The work of liberation, however, had still to be completed; this was the achievement of Jeroboam II. It was he who reconquered the venerable city of Cusham-jerahmeel, and recovered the region of Maacath (or Jerahmeel) for Israel. This period, as criticism is able to show, receives vivid illustration from the work of Amos, the account of whose conflict with Amaziah, the priest of the southern Bethel, refers to Jeroboam by name. The war was still going on, however, when this prophet of evil tidings wrote. It is probable that for some part of the reigns of Joash and Jeroboam the king of Judah was once more in vassalage to the king of Israel.
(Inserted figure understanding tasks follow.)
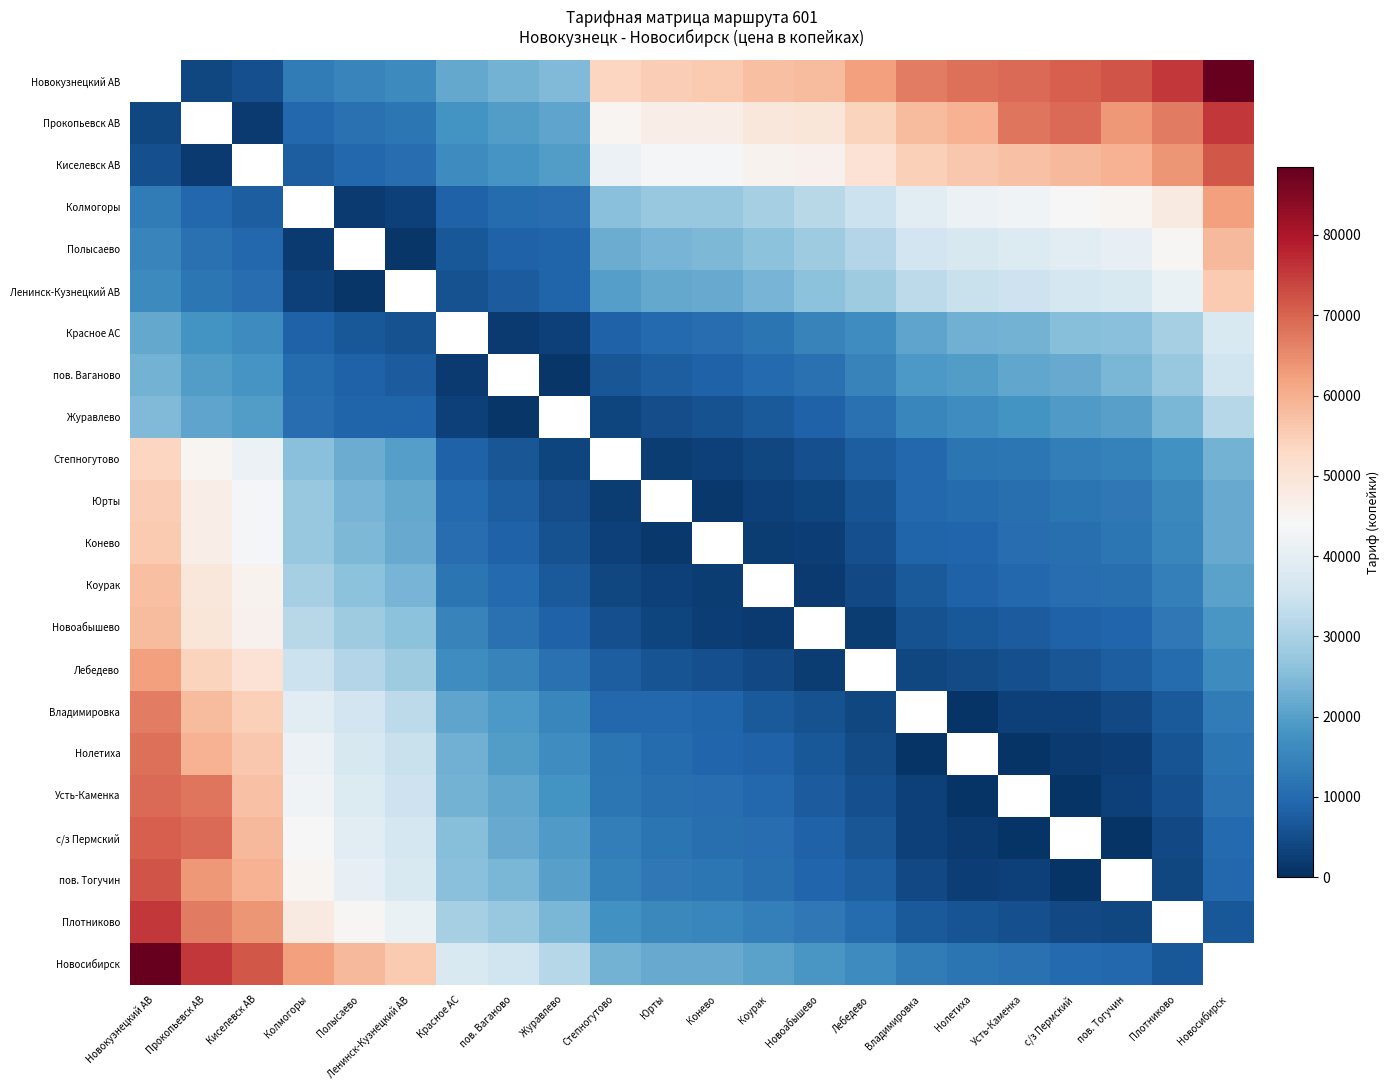

At which label does с/з Пермский reach its peak?

Новокузнецкий АВ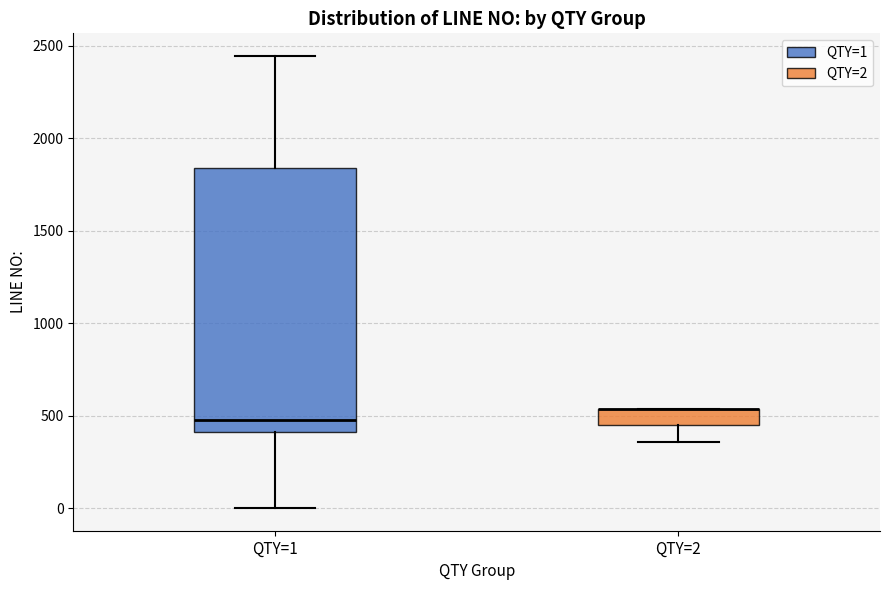

Which box is the tallest, from its lower edge to its upper edge?

QTY=1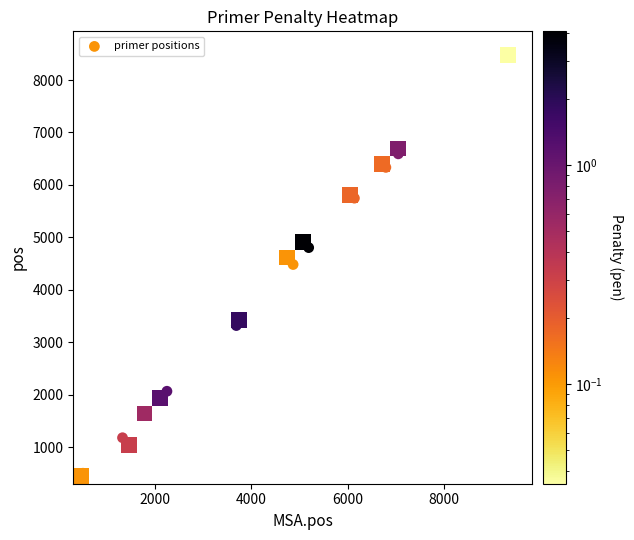

What is the range of Y values (max minus min)?

7926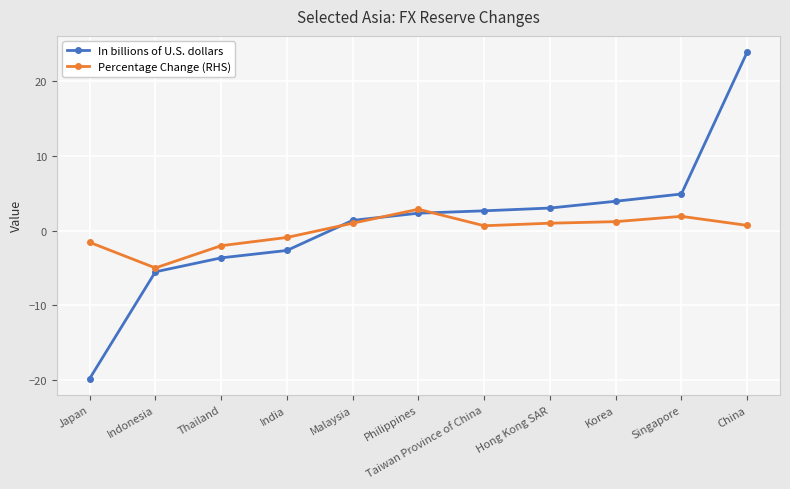

What is the total value across all series at Taiwan Province of China?

3.3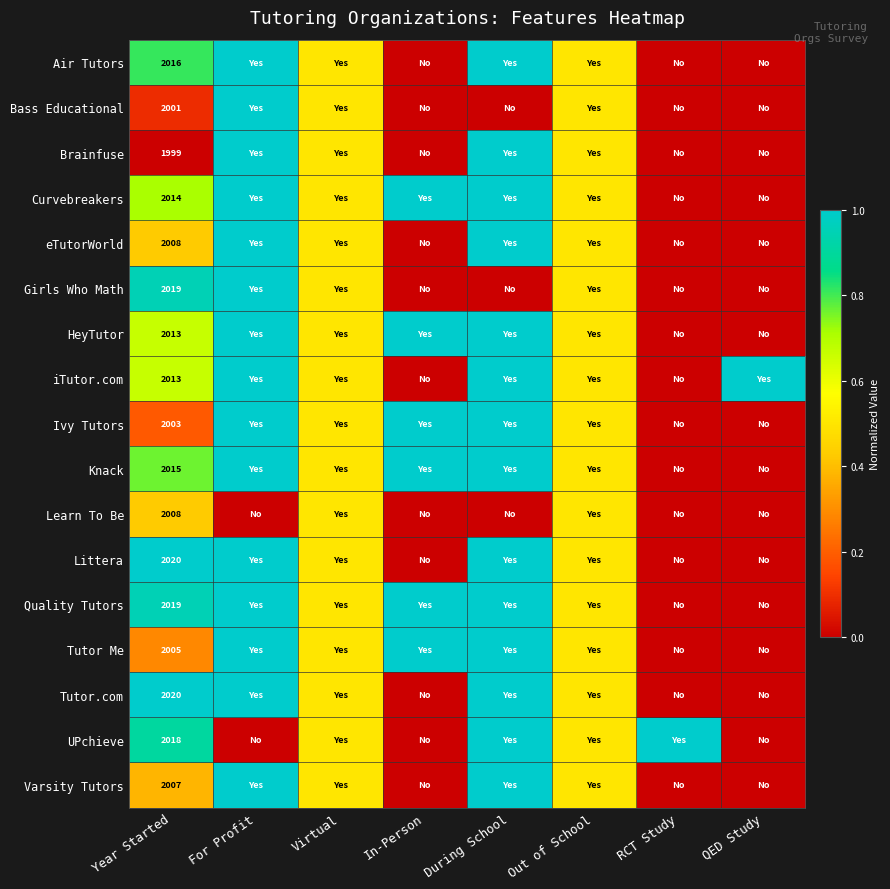

True or false: HeyTutor has a value of 2013.0 at Year Started.

True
DECLINE AND FALL OF SAMARIA
The death of Jeroboam was the beginning of the end for the northern realm. Murders and revolutions succeeded each other with fearful rapidity. Of Zechariah and Shallum there is nothing to be said. Menahem’s reign, however, marks an epoch. Tiglathpileser III states in his Annals that he received tribute from Kushtashpi of Kummukh, Rasunnu of Damascus and Minihimi of Samirina. It is plausible to identify the third king with Menahem of Samaria. The identification, however, is not certain; some other city may perhaps have been meant. Moreover, the Hebrew record speaks of an invasion of the northern kingdom, and calls the invader Pul (a Greek reading is Paloch) king of Asshur. Now there is good evidence in the Book of Hosea that the Israelites at this period were suing for the favour of the North Arabian kings of Mizrim and of Asshur. Mizrim we know to be the land otherwise called Muzri; Asshur (Ashkhur) we may suspect to be the land called by the Assyrians Melukhkha. Probably, therefore, it is the king of Melukhkha, the greatest of the North Arabian kings, who invaded Menahem’s realm, and exacted tribute from Menahem. In this case it was not central Palestine which he invaded, but the Negeb. In the next reign but one—that of Pekah—the same king of Asshur (called this time, not Pul, but by the equally inaccurate name Tiglath pileser or Tilgath pilneser) returned to the Negeb, a part of which he conquered, deporting its Israelite inhabitants into northern Arabia.